**TASK**
Beneath this instruction is a listing. Transcribe from it only the stretch from the line with "focal_35mm: 66" through the line with "focal_mm: 24", both end lines included, exactly as written.

**EXERCISE MATERIALS**
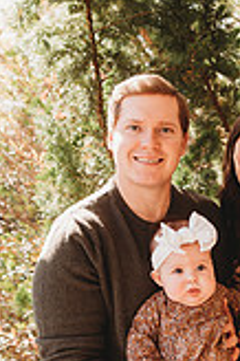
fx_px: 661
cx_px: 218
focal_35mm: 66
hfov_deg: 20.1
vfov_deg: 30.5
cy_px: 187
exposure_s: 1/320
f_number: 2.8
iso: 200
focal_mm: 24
--
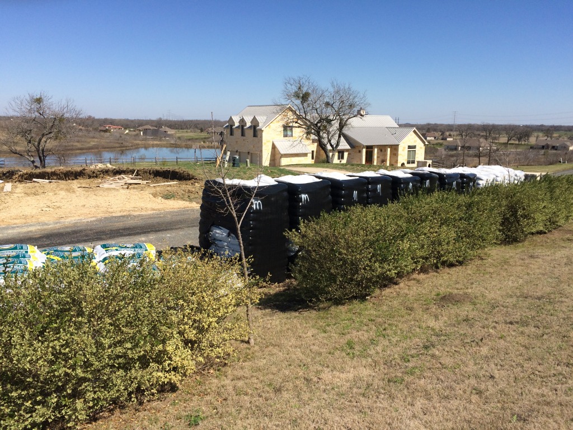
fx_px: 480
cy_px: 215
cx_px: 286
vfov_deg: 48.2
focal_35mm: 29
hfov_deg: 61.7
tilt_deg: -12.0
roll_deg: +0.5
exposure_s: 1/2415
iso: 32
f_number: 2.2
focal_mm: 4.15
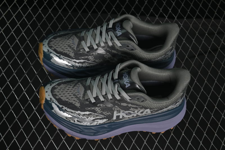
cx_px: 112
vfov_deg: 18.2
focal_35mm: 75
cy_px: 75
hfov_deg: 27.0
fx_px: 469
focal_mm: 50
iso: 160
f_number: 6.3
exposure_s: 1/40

**EXPECTED OUTPUT**
focal_35mm: 66
hfov_deg: 20.1
vfov_deg: 30.5
cy_px: 187
exposure_s: 1/320
f_number: 2.8
iso: 200
focal_mm: 24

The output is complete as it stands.